INPUT FOR THIS TASK section start

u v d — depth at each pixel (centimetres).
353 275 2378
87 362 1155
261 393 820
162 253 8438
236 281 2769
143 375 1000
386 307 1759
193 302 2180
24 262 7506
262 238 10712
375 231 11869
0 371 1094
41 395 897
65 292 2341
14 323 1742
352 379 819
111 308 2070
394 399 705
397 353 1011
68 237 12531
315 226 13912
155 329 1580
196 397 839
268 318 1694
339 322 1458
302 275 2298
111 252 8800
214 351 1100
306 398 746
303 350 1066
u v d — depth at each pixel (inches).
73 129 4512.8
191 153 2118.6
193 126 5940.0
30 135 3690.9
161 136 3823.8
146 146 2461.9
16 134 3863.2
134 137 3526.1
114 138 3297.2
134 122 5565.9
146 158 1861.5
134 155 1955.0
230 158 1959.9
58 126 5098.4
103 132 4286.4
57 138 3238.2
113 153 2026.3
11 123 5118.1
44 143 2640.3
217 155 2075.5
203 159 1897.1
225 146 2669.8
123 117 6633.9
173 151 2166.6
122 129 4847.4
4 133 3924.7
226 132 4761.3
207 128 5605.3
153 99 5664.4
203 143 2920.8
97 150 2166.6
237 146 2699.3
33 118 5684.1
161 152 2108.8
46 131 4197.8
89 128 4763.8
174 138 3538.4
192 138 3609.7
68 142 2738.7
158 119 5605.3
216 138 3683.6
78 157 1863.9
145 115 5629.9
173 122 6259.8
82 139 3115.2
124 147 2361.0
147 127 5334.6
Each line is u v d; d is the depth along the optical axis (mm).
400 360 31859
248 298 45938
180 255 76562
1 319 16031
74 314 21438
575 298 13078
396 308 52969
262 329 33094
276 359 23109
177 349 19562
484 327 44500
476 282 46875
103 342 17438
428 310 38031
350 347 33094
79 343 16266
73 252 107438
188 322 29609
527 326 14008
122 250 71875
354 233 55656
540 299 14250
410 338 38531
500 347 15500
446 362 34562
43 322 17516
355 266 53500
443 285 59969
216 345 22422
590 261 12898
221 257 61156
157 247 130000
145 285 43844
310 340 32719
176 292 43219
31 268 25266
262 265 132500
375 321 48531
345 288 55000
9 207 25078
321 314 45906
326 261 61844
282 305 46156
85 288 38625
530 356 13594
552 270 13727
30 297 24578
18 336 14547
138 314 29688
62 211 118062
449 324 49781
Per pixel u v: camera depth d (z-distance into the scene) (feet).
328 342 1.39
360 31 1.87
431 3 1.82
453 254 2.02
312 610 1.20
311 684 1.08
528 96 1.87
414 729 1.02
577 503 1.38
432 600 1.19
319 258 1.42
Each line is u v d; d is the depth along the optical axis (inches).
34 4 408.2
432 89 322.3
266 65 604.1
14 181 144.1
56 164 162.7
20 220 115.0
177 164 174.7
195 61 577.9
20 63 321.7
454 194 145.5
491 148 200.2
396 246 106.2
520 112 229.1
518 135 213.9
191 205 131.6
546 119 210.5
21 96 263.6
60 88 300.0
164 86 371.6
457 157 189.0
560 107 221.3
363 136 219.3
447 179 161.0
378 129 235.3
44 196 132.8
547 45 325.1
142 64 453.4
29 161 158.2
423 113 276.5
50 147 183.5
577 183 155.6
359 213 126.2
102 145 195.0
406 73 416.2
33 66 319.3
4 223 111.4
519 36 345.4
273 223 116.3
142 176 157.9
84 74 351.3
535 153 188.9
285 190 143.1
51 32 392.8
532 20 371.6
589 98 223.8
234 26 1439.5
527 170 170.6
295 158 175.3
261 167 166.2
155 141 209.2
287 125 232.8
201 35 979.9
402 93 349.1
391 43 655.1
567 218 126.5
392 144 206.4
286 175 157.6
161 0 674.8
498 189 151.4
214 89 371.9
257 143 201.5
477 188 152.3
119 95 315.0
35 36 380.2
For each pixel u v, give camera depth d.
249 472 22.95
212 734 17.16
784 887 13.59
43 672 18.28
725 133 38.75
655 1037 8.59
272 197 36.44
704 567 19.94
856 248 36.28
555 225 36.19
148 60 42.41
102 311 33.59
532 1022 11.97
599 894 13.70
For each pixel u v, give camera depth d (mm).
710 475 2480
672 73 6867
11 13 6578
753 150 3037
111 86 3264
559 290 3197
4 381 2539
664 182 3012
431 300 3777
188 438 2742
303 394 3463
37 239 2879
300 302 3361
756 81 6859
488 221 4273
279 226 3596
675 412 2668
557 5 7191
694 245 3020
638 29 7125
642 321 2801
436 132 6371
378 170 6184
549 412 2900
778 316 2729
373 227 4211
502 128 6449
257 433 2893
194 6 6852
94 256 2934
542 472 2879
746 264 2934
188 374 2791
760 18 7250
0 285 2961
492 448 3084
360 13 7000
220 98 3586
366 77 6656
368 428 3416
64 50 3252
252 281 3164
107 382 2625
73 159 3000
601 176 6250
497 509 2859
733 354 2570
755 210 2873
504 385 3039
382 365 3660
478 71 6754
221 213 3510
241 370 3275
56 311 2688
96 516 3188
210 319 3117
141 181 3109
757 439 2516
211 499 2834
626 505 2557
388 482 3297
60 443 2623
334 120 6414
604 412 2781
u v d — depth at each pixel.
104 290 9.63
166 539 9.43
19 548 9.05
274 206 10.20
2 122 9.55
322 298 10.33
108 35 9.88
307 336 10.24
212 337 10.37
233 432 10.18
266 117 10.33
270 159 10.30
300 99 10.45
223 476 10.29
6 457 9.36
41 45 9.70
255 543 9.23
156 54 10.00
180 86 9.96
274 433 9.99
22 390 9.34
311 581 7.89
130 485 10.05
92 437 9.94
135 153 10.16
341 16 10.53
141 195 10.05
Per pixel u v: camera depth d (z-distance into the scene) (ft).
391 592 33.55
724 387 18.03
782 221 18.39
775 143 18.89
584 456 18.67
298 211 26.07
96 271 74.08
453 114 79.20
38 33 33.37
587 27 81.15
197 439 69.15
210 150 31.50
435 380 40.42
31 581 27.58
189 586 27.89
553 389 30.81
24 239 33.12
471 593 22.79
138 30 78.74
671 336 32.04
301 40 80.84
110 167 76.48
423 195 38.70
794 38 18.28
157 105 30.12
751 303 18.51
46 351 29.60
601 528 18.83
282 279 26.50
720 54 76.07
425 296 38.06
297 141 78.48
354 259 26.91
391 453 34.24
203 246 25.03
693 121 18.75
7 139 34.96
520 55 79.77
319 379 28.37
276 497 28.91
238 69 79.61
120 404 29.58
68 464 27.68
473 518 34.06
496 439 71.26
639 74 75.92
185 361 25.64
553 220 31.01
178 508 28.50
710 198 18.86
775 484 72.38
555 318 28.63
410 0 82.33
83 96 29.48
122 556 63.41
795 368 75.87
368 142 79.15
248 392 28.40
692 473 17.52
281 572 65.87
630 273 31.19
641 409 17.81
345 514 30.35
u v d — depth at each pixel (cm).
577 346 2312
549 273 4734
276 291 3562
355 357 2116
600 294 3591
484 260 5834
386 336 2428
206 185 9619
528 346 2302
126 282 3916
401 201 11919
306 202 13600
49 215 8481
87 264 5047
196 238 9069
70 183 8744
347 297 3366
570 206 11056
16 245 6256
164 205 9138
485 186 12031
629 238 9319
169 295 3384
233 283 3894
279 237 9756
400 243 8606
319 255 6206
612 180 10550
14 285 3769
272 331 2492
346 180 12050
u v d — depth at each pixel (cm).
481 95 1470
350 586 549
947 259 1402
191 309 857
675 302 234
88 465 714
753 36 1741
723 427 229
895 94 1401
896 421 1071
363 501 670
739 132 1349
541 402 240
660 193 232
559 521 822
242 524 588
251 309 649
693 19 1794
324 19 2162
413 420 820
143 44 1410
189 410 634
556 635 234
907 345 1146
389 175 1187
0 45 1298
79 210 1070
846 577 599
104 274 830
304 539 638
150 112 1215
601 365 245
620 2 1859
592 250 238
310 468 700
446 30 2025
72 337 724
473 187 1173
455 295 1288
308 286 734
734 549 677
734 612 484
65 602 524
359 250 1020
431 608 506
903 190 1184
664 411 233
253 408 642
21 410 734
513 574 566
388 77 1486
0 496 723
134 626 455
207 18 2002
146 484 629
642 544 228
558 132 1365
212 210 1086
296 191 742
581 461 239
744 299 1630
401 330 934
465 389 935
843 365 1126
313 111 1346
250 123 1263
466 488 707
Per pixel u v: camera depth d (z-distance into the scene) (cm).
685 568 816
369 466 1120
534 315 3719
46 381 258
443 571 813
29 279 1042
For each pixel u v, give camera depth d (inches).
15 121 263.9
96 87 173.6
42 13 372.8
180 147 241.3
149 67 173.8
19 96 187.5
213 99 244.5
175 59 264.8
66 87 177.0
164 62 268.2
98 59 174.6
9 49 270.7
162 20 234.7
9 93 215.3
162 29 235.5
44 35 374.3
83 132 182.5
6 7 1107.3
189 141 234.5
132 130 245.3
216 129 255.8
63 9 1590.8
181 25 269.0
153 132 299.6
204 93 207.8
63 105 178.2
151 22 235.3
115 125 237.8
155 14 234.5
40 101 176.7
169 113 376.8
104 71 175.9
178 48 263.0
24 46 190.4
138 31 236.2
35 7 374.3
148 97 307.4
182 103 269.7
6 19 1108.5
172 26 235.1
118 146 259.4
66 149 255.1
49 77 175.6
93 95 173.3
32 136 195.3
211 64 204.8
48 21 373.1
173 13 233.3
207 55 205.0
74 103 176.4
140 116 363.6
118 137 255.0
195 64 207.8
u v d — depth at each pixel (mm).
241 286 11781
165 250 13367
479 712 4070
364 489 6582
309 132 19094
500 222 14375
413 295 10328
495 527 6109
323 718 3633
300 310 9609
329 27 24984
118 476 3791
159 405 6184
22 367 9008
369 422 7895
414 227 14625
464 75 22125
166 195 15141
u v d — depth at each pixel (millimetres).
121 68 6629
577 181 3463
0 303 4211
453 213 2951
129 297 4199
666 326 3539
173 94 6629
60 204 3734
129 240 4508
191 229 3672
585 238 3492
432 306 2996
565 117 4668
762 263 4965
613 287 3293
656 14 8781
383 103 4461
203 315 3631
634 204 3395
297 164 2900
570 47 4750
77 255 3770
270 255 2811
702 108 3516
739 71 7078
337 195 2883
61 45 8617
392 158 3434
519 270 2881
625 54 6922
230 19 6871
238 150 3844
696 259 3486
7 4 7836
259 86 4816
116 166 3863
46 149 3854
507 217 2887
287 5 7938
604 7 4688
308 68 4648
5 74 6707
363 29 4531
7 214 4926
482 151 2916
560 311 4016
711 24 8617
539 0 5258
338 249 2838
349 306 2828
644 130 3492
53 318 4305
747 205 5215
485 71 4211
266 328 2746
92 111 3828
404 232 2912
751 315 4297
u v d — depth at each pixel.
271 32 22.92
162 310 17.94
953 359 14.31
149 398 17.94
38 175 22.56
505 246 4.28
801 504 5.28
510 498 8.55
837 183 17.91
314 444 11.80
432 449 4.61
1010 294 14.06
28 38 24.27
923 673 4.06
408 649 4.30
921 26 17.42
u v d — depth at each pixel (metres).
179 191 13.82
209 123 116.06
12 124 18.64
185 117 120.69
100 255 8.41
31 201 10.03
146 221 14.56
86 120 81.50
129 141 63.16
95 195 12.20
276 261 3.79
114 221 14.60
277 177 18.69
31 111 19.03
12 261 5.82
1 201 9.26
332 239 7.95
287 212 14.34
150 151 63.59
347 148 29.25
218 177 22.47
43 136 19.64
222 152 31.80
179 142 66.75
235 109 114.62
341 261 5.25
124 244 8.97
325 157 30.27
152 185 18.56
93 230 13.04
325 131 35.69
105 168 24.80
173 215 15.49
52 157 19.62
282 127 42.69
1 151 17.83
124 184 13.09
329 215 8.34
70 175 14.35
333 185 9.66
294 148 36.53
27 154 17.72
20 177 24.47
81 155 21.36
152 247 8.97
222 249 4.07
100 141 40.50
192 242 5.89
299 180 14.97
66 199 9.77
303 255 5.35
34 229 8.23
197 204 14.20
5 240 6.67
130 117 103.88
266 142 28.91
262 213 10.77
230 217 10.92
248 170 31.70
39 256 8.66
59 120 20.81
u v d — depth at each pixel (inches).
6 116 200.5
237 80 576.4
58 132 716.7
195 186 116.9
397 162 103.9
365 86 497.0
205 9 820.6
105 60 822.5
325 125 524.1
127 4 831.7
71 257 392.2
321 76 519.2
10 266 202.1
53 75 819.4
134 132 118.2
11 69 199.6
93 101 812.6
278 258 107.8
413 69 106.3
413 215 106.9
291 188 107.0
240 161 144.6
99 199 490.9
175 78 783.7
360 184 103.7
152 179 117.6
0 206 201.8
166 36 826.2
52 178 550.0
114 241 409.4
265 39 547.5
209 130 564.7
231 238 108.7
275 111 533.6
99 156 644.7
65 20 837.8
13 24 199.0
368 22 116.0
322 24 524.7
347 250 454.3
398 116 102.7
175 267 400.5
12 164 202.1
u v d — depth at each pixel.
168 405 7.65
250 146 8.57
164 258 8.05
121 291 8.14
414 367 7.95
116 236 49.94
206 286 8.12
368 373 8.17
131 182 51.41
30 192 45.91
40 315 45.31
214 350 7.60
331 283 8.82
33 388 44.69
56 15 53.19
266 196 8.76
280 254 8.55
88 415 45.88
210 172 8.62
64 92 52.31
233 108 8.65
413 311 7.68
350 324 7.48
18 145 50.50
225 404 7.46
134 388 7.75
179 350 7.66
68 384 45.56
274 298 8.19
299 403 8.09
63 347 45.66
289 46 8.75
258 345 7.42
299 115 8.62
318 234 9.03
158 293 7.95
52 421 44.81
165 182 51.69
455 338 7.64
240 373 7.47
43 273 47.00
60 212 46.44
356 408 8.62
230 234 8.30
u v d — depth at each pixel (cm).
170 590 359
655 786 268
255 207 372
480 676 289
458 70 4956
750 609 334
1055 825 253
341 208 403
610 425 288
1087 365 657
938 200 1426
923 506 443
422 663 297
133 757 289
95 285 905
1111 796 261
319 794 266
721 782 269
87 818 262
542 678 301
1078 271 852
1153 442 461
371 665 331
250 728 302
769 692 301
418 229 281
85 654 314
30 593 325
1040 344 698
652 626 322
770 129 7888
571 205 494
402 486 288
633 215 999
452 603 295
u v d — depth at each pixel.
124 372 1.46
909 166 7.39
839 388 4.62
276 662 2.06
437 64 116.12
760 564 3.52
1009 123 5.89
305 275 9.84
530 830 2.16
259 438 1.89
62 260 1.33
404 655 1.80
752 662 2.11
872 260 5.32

INPUT FOR THIS TASK section end

■ **WORK TO BE COMPLETED**
Transcribe, exactly and without additions, the lines of the records above, beginning with the line that contains "49 77 175.6" and ending with the line that contains "505 246 4.28", both included.

■ **TASK RESPONSE**
49 77 175.6
93 95 173.3
32 136 195.3
211 64 204.8
48 21 373.1
173 13 233.3
207 55 205.0
74 103 176.4
140 116 363.6
118 137 255.0
195 64 207.8
u v d — depth at each pixel (mm).
241 286 11781
165 250 13367
479 712 4070
364 489 6582
309 132 19094
500 222 14375
413 295 10328
495 527 6109
323 718 3633
300 310 9609
329 27 24984
118 476 3791
159 405 6184
22 367 9008
369 422 7895
414 227 14625
464 75 22125
166 195 15141
u v d — depth at each pixel (millimetres).
121 68 6629
577 181 3463
0 303 4211
453 213 2951
129 297 4199
666 326 3539
173 94 6629
60 204 3734
129 240 4508
191 229 3672
585 238 3492
432 306 2996
565 117 4668
762 263 4965
613 287 3293
656 14 8781
383 103 4461
203 315 3631
634 204 3395
297 164 2900
570 47 4750
77 255 3770
270 255 2811
702 108 3516
739 71 7078
337 195 2883
61 45 8617
392 158 3434
519 270 2881
625 54 6922
230 19 6871
238 150 3844
696 259 3486
7 4 7836
259 86 4816
116 166 3863
46 149 3854
507 217 2887
287 5 7938
604 7 4688
308 68 4648
5 74 6707
363 29 4531
7 214 4926
482 151 2916
560 311 4016
711 24 8617
539 0 5258
338 249 2838
349 306 2828
644 130 3492
53 318 4305
747 205 5215
485 71 4211
266 328 2746
92 111 3828
404 232 2912
751 315 4297
u v d — depth at each pixel.
271 32 22.92
162 310 17.94
953 359 14.31
149 398 17.94
38 175 22.56
505 246 4.28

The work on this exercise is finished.